▼

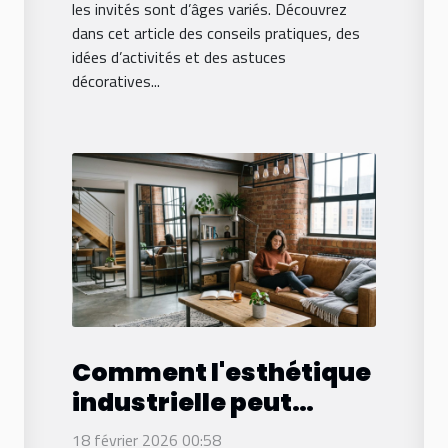
les invités sont d’âges variés. Découvrez
dans cet article des conseils pratiques, des
idées d’activités et des astuces
décoratives...
Comment l'esthétique
industrielle peut
transformer votre
18 février 2026 00:58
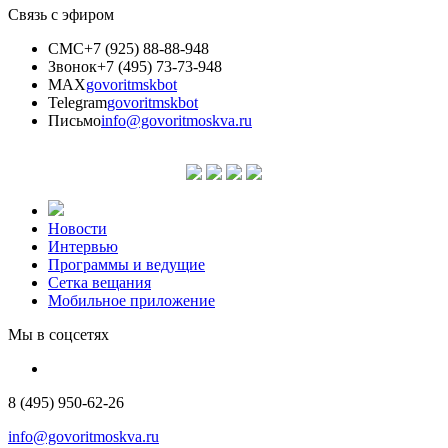
Связь с эфиром
СМС
+7 (925) 88-88-948
Звонок
+7 (495) 73-73-948
MAX
govoritmskbot
Telegram
govoritmskbot
Письмо
info@govoritmoskva.ru
Новости
Интервью
Программы и ведущие
Сетка вещания
Мобильное приложение
Мы в соцсетях
8 (495) 950-62-26
info@govoritmoskva.ru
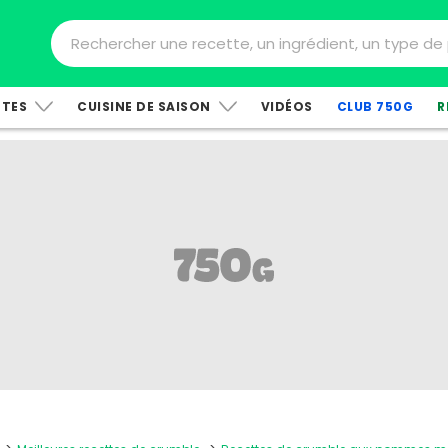
TTES
CUISINE DE SAISON
VIDÉOS
CLUB 750G
R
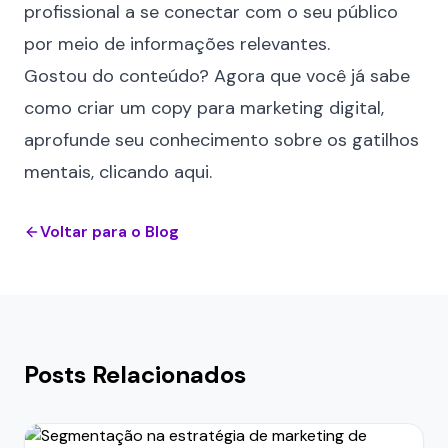
profissional a se conectar com o seu público
por meio de informações relevantes.
Gostou do conteúdo? Agora que você já sabe
como criar um copy para marketing digital,
aprofunde seu conhecimento sobre os gatilhos
mentais,
clicando aqui
.
Voltar para o Blog
Posts Relacionados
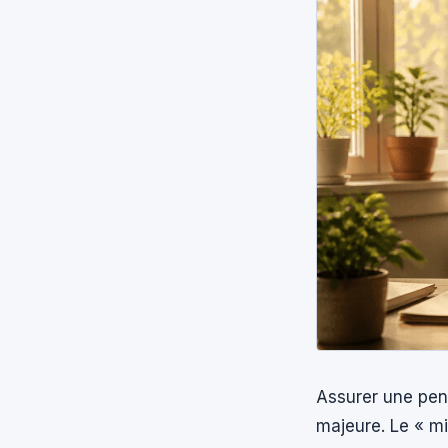
Assurer une pen
majeure. Le « mi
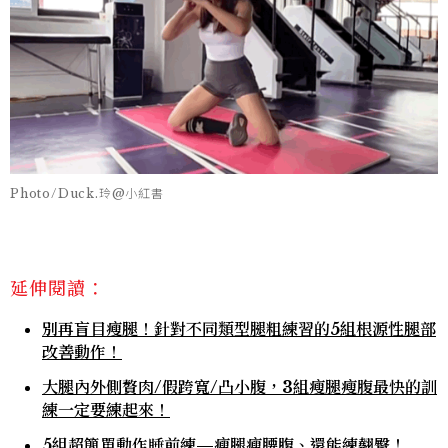
Photo/Duck.玲@小紅書
延伸閱讀：
別再盲目瘦腿！針對不同類型腿粗練習的5組根源性腿部
改善動作！
大腿內外側贅肉/假跨寬/凸小腹，3組瘦腿瘦腹最快的訓
練一定要練起來！
5組超簡單動作睡前練—瘦腿瘦腰腹、還能練翹臀！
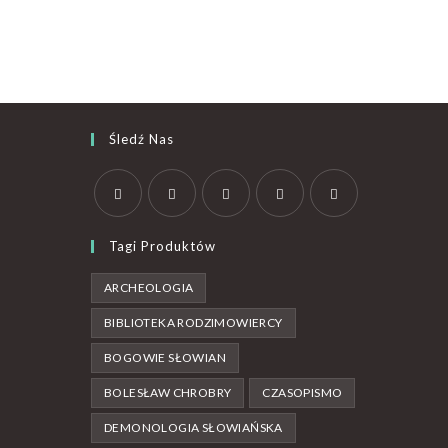
Śledź Nas
Tagi Produktów
ARCHEOLOGIA
BIBLIOTEKA RODZIMOWIERCY
BOGOWIE SŁOWIAN
BOLESŁAW CHROBRY
CZASOPISMO
DEMONOLOGIA SŁOWIAŃSKA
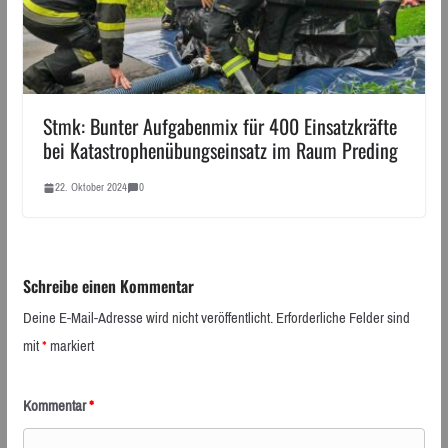
Stmk: Bunter Aufgabenmix für 400 Einsatzkräfte
bei Katastrophenübungseinsatz im Raum Preding
22. Oktober 2024
0
Schreibe einen Kommentar
Deine E-Mail-Adresse wird nicht veröffentlicht.
Erforderliche Felder sind
mit
*
markiert
Kommentar
*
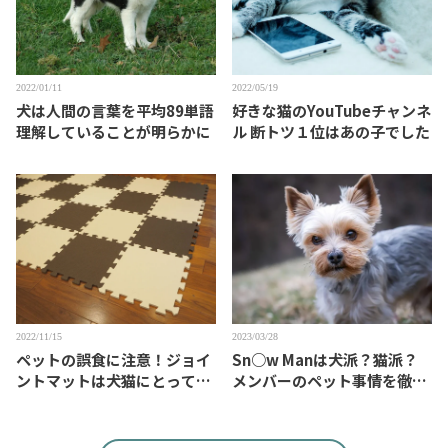
2022/01/11
2022/05/19
犬は人間の言葉を平均89単語
好きな猫のYouTubeチャンネ
理解していることが明らかに
ル 断トツ１位はあの子でした
2022/11/15
2023/03/28
ペットの誤食に注意！ジョイ
Sn○w Manは犬派？猫派？
ントマットは犬猫にとって魅
メンバーのペット事情を徹底
力的？
検証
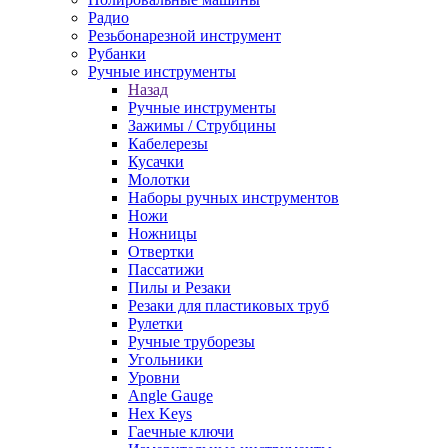
Радио
Резьбонарезной инструмент
Рубанки
Ручные инструменты
Назад
Ручные инструменты
Зажимы / Струбцины
Кабелерезы
Кусачки
Молотки
Наборы ручных инструментов
Ножи
Ножницы
Отвертки
Пассатижи
Пилы и Резаки
Резаки для пластиковых труб
Рулетки
Ручные труборезы
Угольники
Уровни
Angle Gauge
Hex Keys
Гаечные ключи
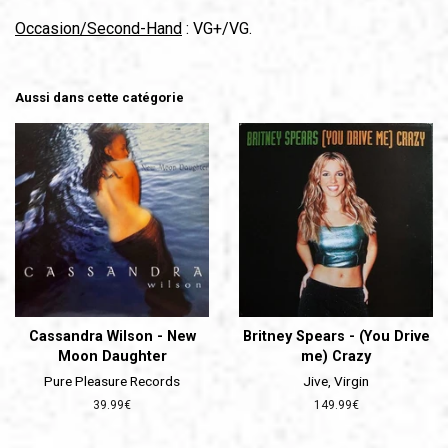
Occasion/Second-Hand
: VG+/VG.
Aussi dans cette catégorie
Cassandra Wilson - New
Britney Spears - (You Drive
Moon Daughter
me) Crazy
Pure Pleasure Records
Jive, Virgin
Prix
39.99€
Prix
149.99€
régulier
régulier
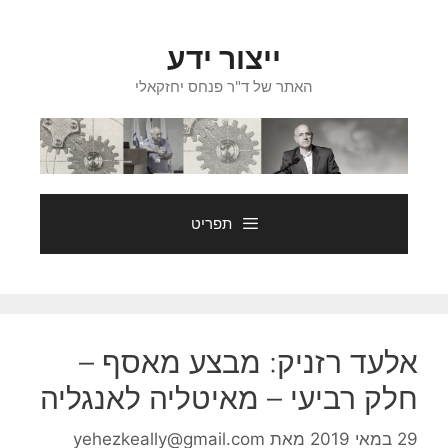
דלג
תוכן
ייצור ידע
האתר של ד"ר פנחס יחזקאלי
תפריט
אלעד רזניק: מבצע מאסף –
חלק רביעי – מאיטליה לאנגליה
29 במאי 2019
מאת
yehezkeally@gmail.com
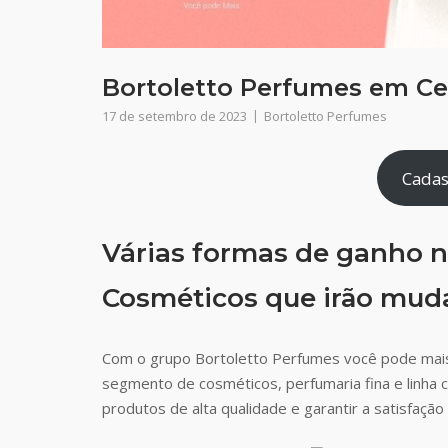
Bortoletto Perfumes em Ce
17 de setembro de 2023
Bortoletto Perfumes
Cadas
Várias formas de ganho n
Cosméticos que irão muda
Com o grupo Bortoletto Perfumes você pode mais
segmento de cosméticos, perfumaria fina e linha 
produtos de alta qualidade e garantir a satisfaç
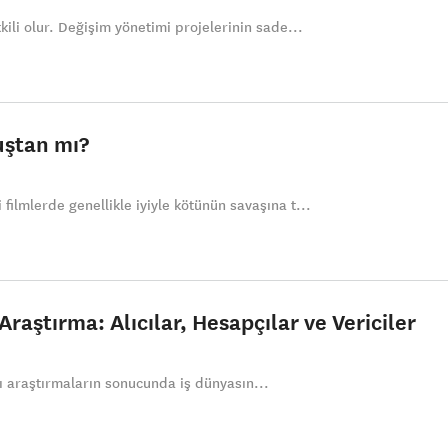
ili olur. Değişim yönetimi projelerinin sade...
uştan mı?
filmlerde genellikle iyiyle kötünün savaşına t...
Araştırma: Alıcılar, Hesapçılar ve Vericiler
ı araştırmaların sonucunda iş dünyasın...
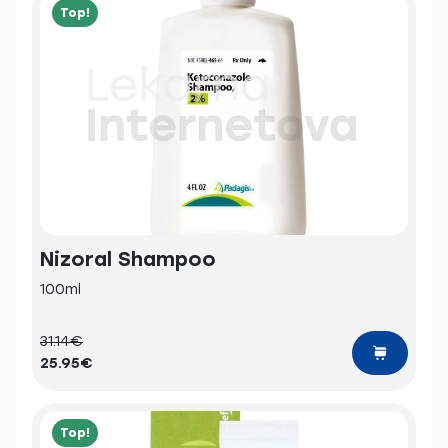
Top!
Nizoral Shampoo
100ml
31.14€
25.95€
Top!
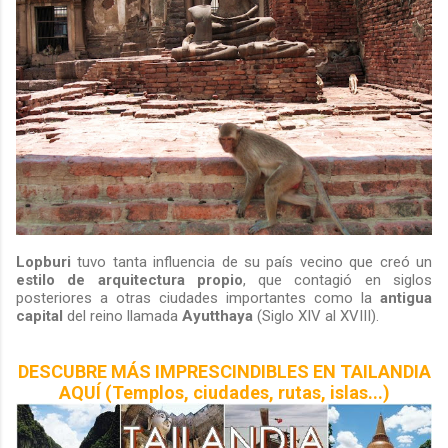
Lopburi
tuvo tanta influencia de su país vecino que creó un
estilo de arquitectura propio
,
que contagió en siglos
posteriores a otras ciudades importantes como la
antigua
capital
del reino llamada
Ayutthaya
(Siglo XIV al XVIII).
DESCUBRE MÁS IMPRESCINDIBLES EN TAILANDIA
AQUÍ (Templos, ciudades, rutas, islas...)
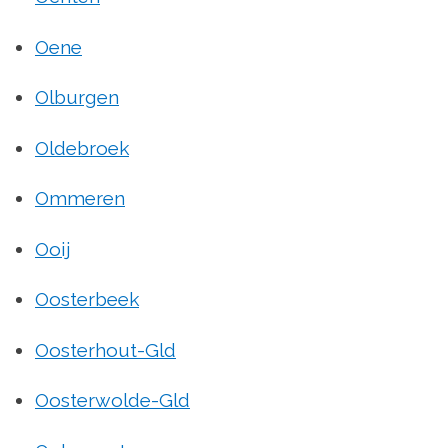
Oene
Olburgen
Oldebroek
Ommeren
Ooij
Oosterbeek
Oosterhout-Gld
Oosterwolde-Gld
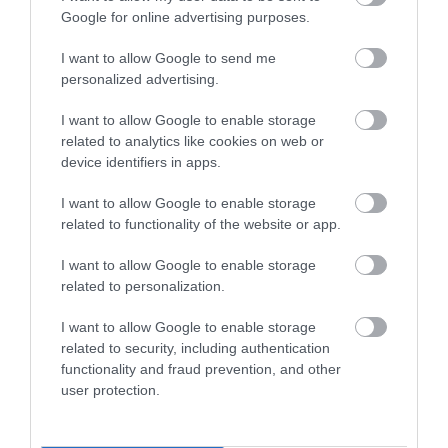
FELADAT JÖHET AZ ALSÓ ...
Google for online advertising purposes.
2026. augusztus 08
|
Mindenki ügye
I want to allow Google to send me
personalized advertising.
BAKA ANDRÁST JELÖLI KÖZTÁRSASÁGI
I want to allow Google to enable storage
ELNÖKNEK A TISZA
related to analytics like cookies on web or
2026. augusztus 08
|
Mindenki ügye
device identifiers in apps.
I want to allow Google to enable storage
related to functionality of the website or app.
ÚJ MAGYAR KÜLÜGYI STRATÉGIA KÉSZÜL,
TELJES SZAKÍTÁS JÖN A...
I want to allow Google to enable storage
2026. augusztus 08
|
Mindenki ügye
related to personalization.
I want to allow Google to enable storage
related to security, including authentication
TATA ELBŰVÖLŐ LÁTVÁNYOSSÁGAI,
functionality and fraud prevention, and other
AMIKÉRT ÉRDEMES MEGNÉZNI
user protection.
2026. augusztus 08
|
Promóció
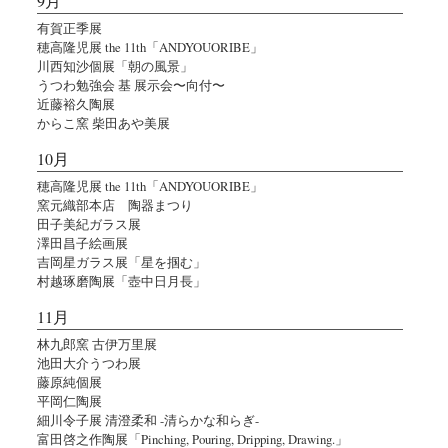
9月
有賀正季展
穂高隆児展 the 11th「ANDYOUORIBE」
川西知沙個展「朝の風景」
うつわ勉強会 基 展示会〜向付〜
近藤裕久陶展
からこ窯 柴田あや美展
10月
穂高隆児展 the 11th「ANDYOUORIBE」
窯元織部本店 陶器まつり
田子美紀ガラス展
澤田昌子絵画展
吉岡星ガラス展「星を掴む」
村越琢磨陶展「壺中日月長」
11月
林九郎窯 古伊万里展
池田大介うつわ展
藤原純個展
平岡仁陶展
細川令子展 清澄柔和 -清らかな和らぎ-
富田啓之作陶展「Pinching, Pouring, Dripping, Drawing.」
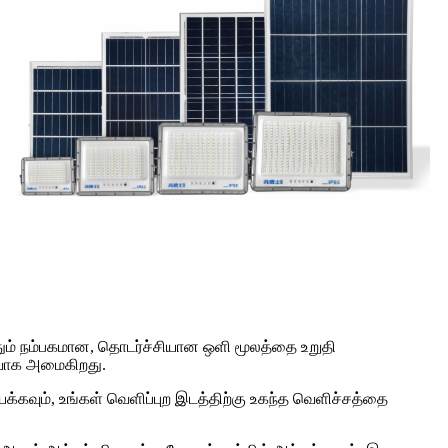
தும் நம்பகமான, தொடர்ச்சியான ஒளி மூலத்தை உறுதி
ர்வாக அமைகிறது.
க்கவும், உங்கள் வெளிப்புற இடத்திற்கு உகந்த வெளிச்சத்தை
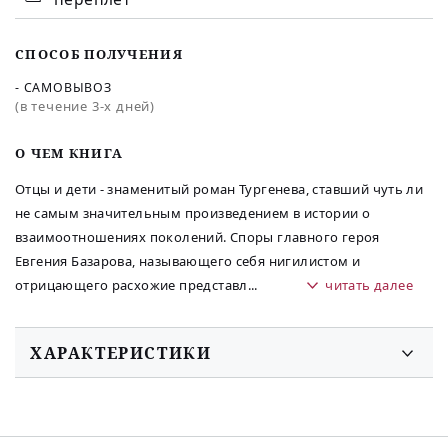
СПОСОБ ПОЛУЧЕНИЯ
- САМОВЫВОЗ
(в течение 3-х дней)
O ЧЕМ КНИГА
Отцы и дети - знаменитый роман Тургенева, ставший чуть ли
не самым значительным произведением в истории о
взаимоотношениях поколений. Споры главного героя
Евгения Базарова, называющего себя нигилистом и
отрицающего расхожие представл
...
читать далее
ХАРАКТЕРИСТИКИ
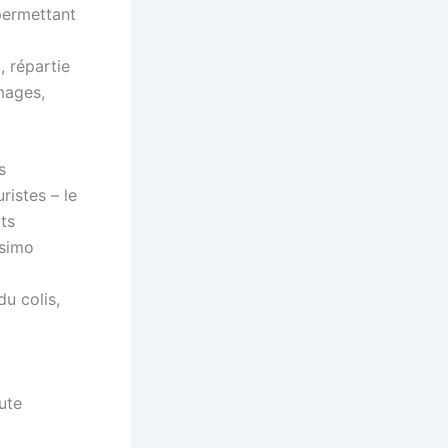
permettant
, répartie
omages,
s
ristes – le
ats
ssimo
du colis,
ute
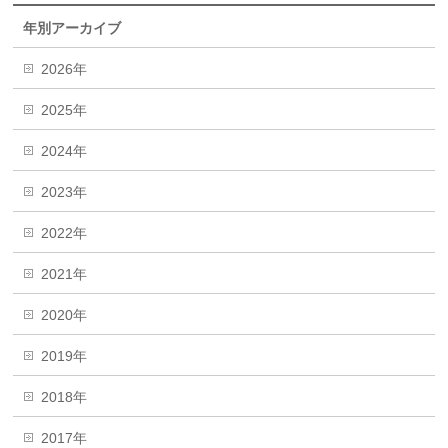
年別アーカイブ
2026年
2025年
2024年
2023年
2022年
2021年
2020年
2019年
2018年
2017年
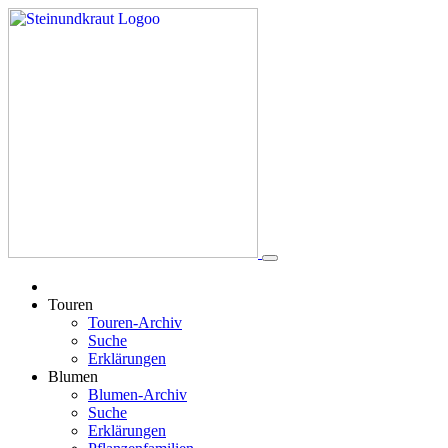
Touren
Touren-Archiv
Suche
Erklärungen
Blumen
Blumen-Archiv
Suche
Erklärungen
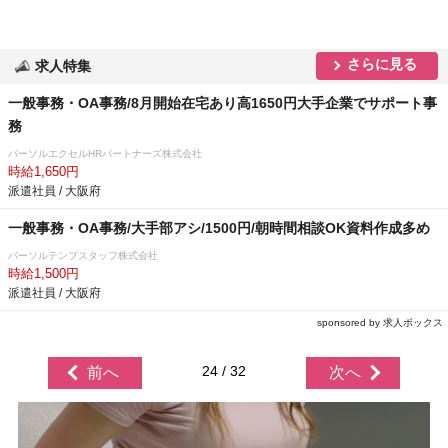
さらに見る
求人特集
一般事務・OA事務/8月開始在宅あり高1650円大手企業でサポート事
務
パーソルエクセルHRパートナーズ株式会社
時給1,650円
派遣社員 / 大阪府
一般事務・OA事務/大手部アシ/1500円/朝時間相談OK資料作成多め
パーソルテンプスタッフ株式会社
時給1,500円
派遣社員 / 大阪府
sponsored by 求人ボックス
24 / 32
前へ
次へ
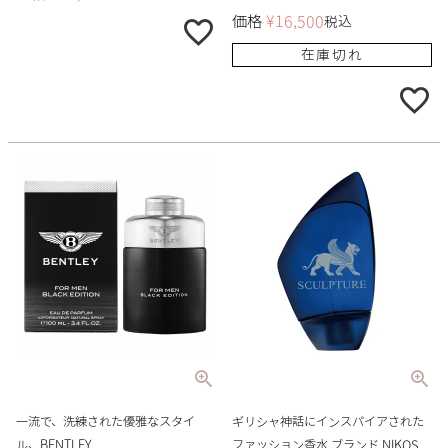
価格
¥
16,500
税込
在庫切れ
一流で、洗練された優雅なスタイ
ギリシャ神話にインスパイアされた
ル、BENTLEY
ファッション香水 ブランド NIKOS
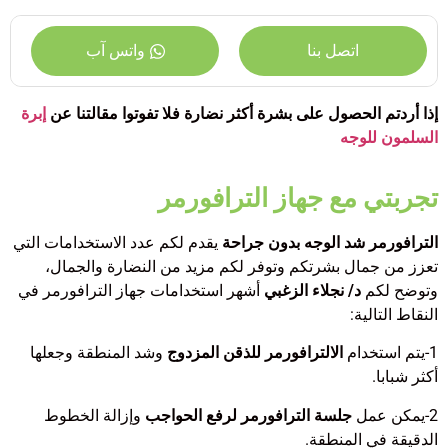
اتصل بنا
واتس آب
إذا أردتم الحصول على بشرة أكثر نضارة فلا تفوتوا مقالتنا عن
إبرة
السلمون للوجه
تجربتي مع جهاز الترافورمر
الترافورمر شد الوجه بدون جراحة
يقدم لكم عدد الاستخدامات التي
تعزز من جمال بشرتكم وتوفر لكم مزيد من النضارة والجمال،
وتوضح لكم
د/ نجلاء الزغبي
أشهر استخدامات جهاز الترافورمر في
النقاط التالية:
1-
يتم استخدام
الالترافورمر للذقن المزدوج
وشد المنطقة وجعلها
أكثر شبابا.
2-
يمكن عمل
جلسة الترافورمر لرفع الحواجب
وإزالة الخطوط
الدقيقة في المنطقة.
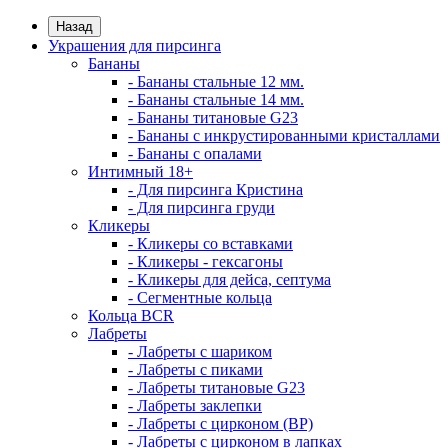
Назад
Украшения для пирсинга
Бананы
- Бананы стальные 12 мм.
- Бананы стальные 14 мм.
- Бананы титановые G23
- Бананы с инкрустированными кристаллами
- Бананы с опалами
Интимный 18+
- Для пирсинга Кристина
- Для пирсинга груди
Кликеры
- Кликеры со вставками
- Кликеры - гексагоны
- Кликеры для дейса, септума
- Сегментные кольца
Кольца BCR
Лабреты
- Лабреты с шариком
- Лабреты с пиками
- Лабреты титановые G23
- Лабреты заклепки
- Лабреты с цирконом (ВР)
- Лабреты с цирконом в лапках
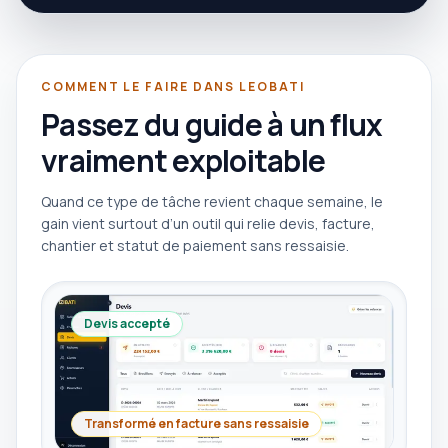
COMMENT LE FAIRE DANS LEOBATI
Passez du guide à un flux
vraiment exploitable
Quand ce type de tâche revient chaque semaine, le
gain vient surtout d’un outil qui relie devis, facture,
chantier et statut de paiement sans ressaisie.
Devis accepté
Transformé en facture sans ressaisie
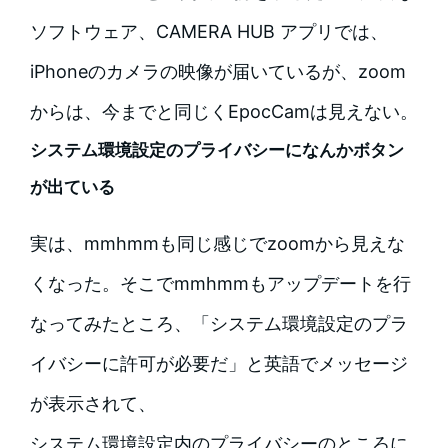
ソフトウェア、CAMERA HUB アプリでは、
iPhoneのカメラの映像が届いているが、zoom
からは、今までと同じくEpocCamは見えない。
システム環境設定のプライバシーになんかボタン
が出ている
実は、mmhmmも同じ感じでzoomから見えな
くなった。そこでmmhmmもアップデートを行
なってみたところ、「システム環境設定のプラ
イバシーに許可が必要だ」と英語でメッセージ
が表示されて、
システム環境設定内のプライバシーのところに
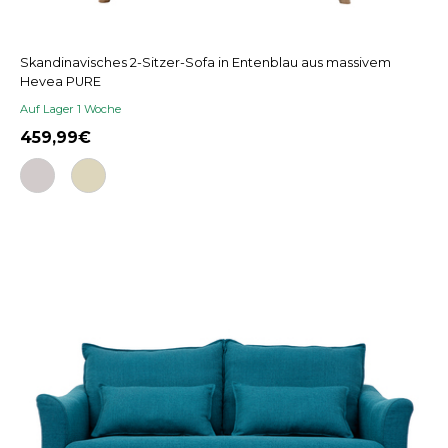
Skandinavisches 2-Sitzer-Sofa in Entenblau aus massivem
Hevea PURE
Auf Lager 1 Woche
459,99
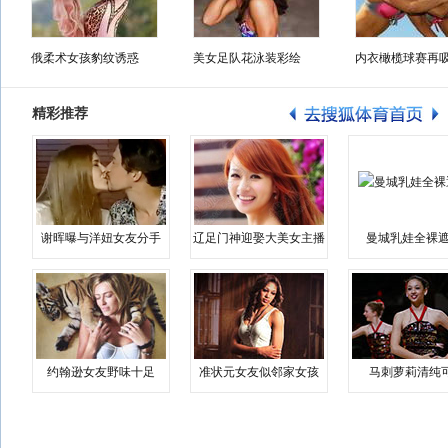
俄柔术女孩豹纹诱惑
美女足队花泳装彩绘
内衣橄榄球赛再
精彩推荐
谢晖曝与洋妞女友分手
辽足门神迎娶大美女主播
曼城乳娃全裸遮
约翰逊女友野味十足
准状元女友似邻家女孩
马刺萝莉清纯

▲

• [Task requirements]: From the records above, quote word for word only the lines beginning at the line that has "17 de setembro de 2023" and stopping after the line that has "DESCUBRE MÁS IMPRESCINDIBLES EN TAILANDIA". Omit the pictures.

• [Task answer]:
17 de setembro de 2023
Bortoletto Perfumes
Cadas
Várias formas de ganho n
Cosméticos que irão muda
Com o grupo Bortoletto Perfumes você pode mais
segmento de cosméticos, perfumaria fina e linha 
produtos de alta qualidade e garantir a satisfaç
ili olur. Değişim yönetimi projelerinin sade...
uştan mı?
filmlerde genellikle iyiyle kötünün savaşına t...
Araştırma: Alıcılar, Hesapçılar ve Vericiler
ı araştırmaların sonucunda iş dünyasın...
Top!
Nizoral Shampoo
100ml
31.14€
25.95€
Top!
Lopburi
tuvo tanta influencia de su país vecino que creó un
estilo de arquitectura propio
,
que contagió en siglos
posteriores a otras ciudades importantes como la
antigua
capital
del reino llamada
Ayutthaya
(Siglo XIV al XVIII).
DESCUBRE MÁS IMPRESCINDIBLES EN TAILANDIA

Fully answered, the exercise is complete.